Keberangkatan Kapal Perikanan

Pasal 9

(1) Setiap kapal perikanan yang akan meninggalkan pelabuhan pangkalan untuk melakukan operasi penangkapan atau pengangkutan ikan wajib terlebih dahulu melaporkan rencana keberangkatannya kepada Pengawas Perikanan setempat ,dengan menyerahkan dokumen perizinan kapal perikanan.

(2) Terhadap kapal perikanan sebagaimana dimaksud dalam ayat (1), wajib dilakukan pemeriksaan persyaratan administrasi dan kelayakan teknis, meliputi;

a. Pemeriksaan kesesuaian dokumen perizinan;

b. Pemeriksaan kesesuaian alat penangkapan ikan;

c. Pemeriksaan kesesuaian alat bantu penangkapan;

d. Pemeriksaan kesesuaian fisik kapal

e. Pemeriksaan kesesuaian awak kapal (crew list)

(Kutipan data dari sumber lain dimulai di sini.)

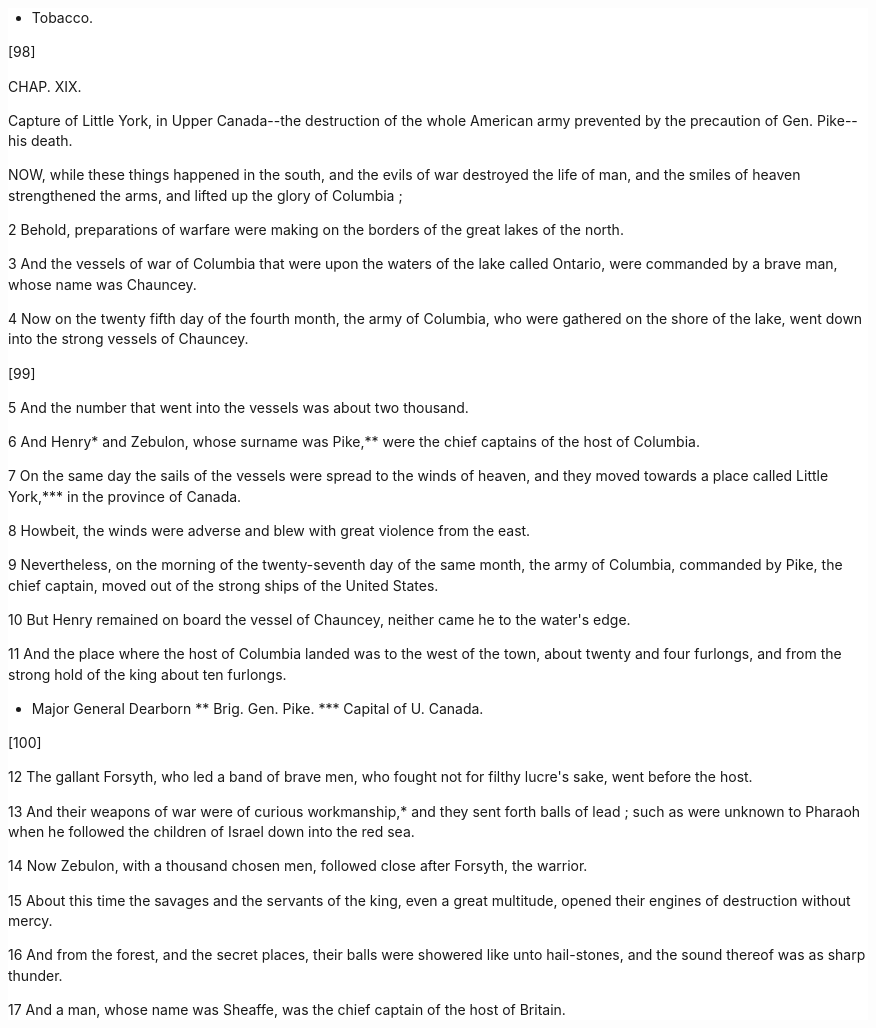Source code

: * Tobacco.


[98]

CHAP. XIX. 

Capture of Little York, in Upper Canada--the destruction of the whole American army prevented by the precaution of Gen. Pike--his death. 

NOW, while these things happened in the south, and the evils of war destroyed the life of man, and the smiles of heaven strengthened the arms, and lifted up the glory of Columbia ; 

2 Behold, preparations of warfare were making on the borders of the great lakes of the north. 

3 And the vessels of war of Columbia that were upon the waters of the lake called Ontario, were commanded by a brave man, whose name was Chauncey. 

4 Now on the twenty fifth day of the fourth month, the army of Columbia, who were gathered on the shore of the lake, went down into the strong vessels of Chauncey. 

[99]

5 And the number that went into the vessels was about two thousand. 

6 And Henry* and Zebulon, whose surname was Pike,** were the chief captains of the host of Columbia. 

7 On the same day the sails of the vessels were spread to the winds of heaven, and they moved towards a place called Little York,*** in the province of Canada.

8 Howbeit, the winds were adverse and blew with great violence from the east. 

9 Nevertheless, on the morning of the twenty-seventh day of the same month, the army of Columbia, commanded by Pike, the chief captain, moved out of the strong ships of the United States. 

10 But Henry remained on board the vessel of Chauncey, neither came he to the water's edge. 

11 And the place where the host of Columbia landed was to the west of the town, about twenty and four furlongs, and from the strong hold of the king about ten furlongs. 

* Major General Dearborn
** Brig. Gen. Pike.
*** Capital of U. Canada.

[100] 

12 The gallant Forsyth, who led a band of brave men, who fought not for filthy lucre's sake, went before the host. 

13 And their weapons of war were of curious workmanship,* and they sent forth balls of lead ; such as were unknown to Pharaoh when he followed the children of Israel down into the red sea. 

14 Now Zebulon, with a thousand chosen men, followed close after Forsyth, the warrior. 

15 About this time the savages and the servants of the king, even a great multitude, opened their engines of destruction without mercy. 

16 And from the forest, and the secret places, their balls were showered like unto hail-stones, and the sound thereof was as sharp thunder. 

17 And a man, whose name was Sheaffe, was the chief captain of the host of Britain. 
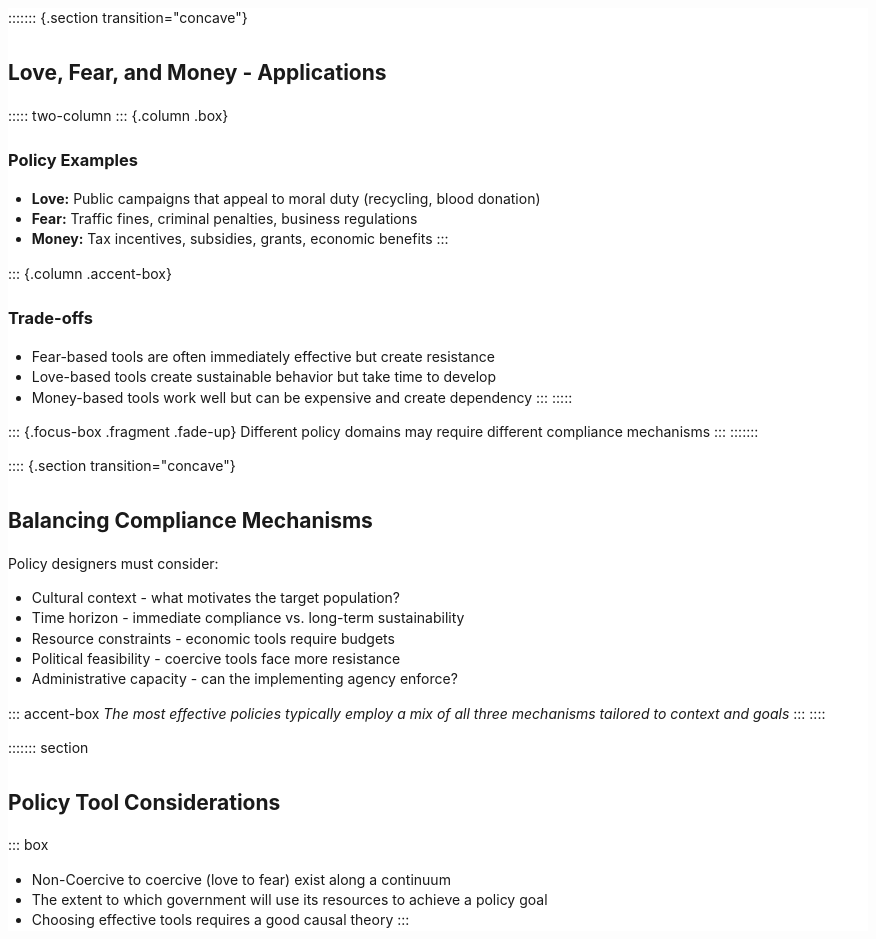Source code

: ::::::: {.section transition="concave"}
## Love, Fear, and Money - Applications

::::: two-column
::: {.column .box}
### Policy Examples

-   **Love:** Public campaigns that appeal to moral duty (recycling,
    blood donation)
-   **Fear:** Traffic fines, criminal penalties, business regulations
-   **Money:** Tax incentives, subsidies, grants, economic benefits
:::

::: {.column .accent-box}
### Trade-offs

-   Fear-based tools are often immediately effective but create
    resistance
-   Love-based tools create sustainable behavior but take time to
    develop
-   Money-based tools work well but can be expensive and create
    dependency
:::
:::::

::: {.focus-box .fragment .fade-up}
Different policy domains may require different compliance mechanisms
:::
:::::::

:::: {.section transition="concave"}
## Balancing Compliance Mechanisms

Policy designers must consider:

-   Cultural context - what motivates the target population?
-   Time horizon - immediate compliance vs. long-term sustainability
-   Resource constraints - economic tools require budgets
-   Political feasibility - coercive tools face more resistance
-   Administrative capacity - can the implementing agency enforce?

::: accent-box
*The most effective policies typically employ a mix of all three
mechanisms tailored to context and goals*
:::
::::

::::::: section
## Policy Tool Considerations

::: box
-   Non-Coercive to coercive (love to fear) exist along a continuum
-   The extent to which government will use its resources to achieve a
    policy goal
-   Choosing effective tools requires a good causal theory
:::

f. Pemeriksaan keberadaan dan keaktifan alat pemantauan kapal perikanan.

(3) Terhadap hasil pemeriksaan sebagaimana dimaksud pada ayat (2) dituangkan ke dalam form sebagai dasar untuk:

a. Menerbitkan SLO Kapal Perikanan

b. Mengisi dan mengesahkan Buku Lapor Pangkalan

(4) Form HPK sebagaimana dimaksud pada ayat (3) sebagaimana tercantum pada Lampiran 6.

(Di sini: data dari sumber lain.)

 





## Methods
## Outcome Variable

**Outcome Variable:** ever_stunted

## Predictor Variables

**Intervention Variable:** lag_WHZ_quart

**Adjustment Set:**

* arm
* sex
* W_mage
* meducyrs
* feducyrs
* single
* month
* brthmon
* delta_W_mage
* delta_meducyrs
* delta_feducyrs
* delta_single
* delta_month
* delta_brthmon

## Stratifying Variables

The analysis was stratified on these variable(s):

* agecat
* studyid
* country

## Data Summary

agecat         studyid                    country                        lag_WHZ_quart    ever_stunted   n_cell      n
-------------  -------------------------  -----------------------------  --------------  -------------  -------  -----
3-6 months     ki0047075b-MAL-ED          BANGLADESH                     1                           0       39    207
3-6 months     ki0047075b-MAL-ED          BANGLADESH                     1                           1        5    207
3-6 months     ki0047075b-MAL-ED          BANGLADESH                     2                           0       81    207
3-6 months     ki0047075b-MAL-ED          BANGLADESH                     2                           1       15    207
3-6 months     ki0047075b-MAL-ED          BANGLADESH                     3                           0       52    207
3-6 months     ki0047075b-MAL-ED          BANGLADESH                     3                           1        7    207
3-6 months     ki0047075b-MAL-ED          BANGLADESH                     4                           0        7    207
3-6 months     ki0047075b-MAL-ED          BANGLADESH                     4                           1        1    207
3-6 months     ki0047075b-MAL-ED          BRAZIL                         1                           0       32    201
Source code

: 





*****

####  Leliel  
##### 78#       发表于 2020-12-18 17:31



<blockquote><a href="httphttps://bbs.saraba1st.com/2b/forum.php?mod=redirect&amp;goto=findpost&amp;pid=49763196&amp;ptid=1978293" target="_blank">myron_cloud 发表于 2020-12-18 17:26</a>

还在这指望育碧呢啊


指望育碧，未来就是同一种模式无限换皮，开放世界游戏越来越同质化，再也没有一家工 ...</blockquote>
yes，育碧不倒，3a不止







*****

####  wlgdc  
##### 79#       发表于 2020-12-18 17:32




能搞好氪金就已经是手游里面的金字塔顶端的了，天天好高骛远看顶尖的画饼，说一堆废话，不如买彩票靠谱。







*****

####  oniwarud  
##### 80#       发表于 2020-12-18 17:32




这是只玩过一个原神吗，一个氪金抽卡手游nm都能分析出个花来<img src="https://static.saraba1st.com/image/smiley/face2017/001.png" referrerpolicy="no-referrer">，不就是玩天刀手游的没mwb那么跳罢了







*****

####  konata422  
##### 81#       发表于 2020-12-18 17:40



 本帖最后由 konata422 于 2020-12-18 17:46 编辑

(5) Pengawas Perikanan dalam mengisi form SLO kapal perikanan, wajib mengisi nomor seri penerbitan HPK dan SLO pada kolom yang telah disediakan.

Pasal 10

(1) SLO diterbitkan setelah memenuhi persyaratan administrasi dan kelayakan teknis pada saat kapal berangkat;

(2) Setelah SLO diterbitkan kapal perikanan yang menerima SLO dimaksud dilarang melakukan kegiatan perikanan di pelabuhan;

(3) SLO yang telah diterbitkan sebagaimana dimaksud pada ayat (1), berlaku selama 2 x 24 jam sejak tanggal dikeluarkan;

(4) Dalam hal kapal tidak berangkat beroperasi sebagaimana dimaksud pada ayat (3), SLO dimaksud dinyatakan tidak berlaku;

(5) SLO yang digunakan oleh kapal perikanan dalam kegiatan perikanan, berlaku untuk 1 (satu) trip operasional kapal perikanan.

Sumber : SK Dirjen P2SDKP No. KEP.19/DJ.P2SDKP/2008 Tgl. 10 Maret 2008 Tentang Petunjuk Teknis Operasional Kapal Perikanan.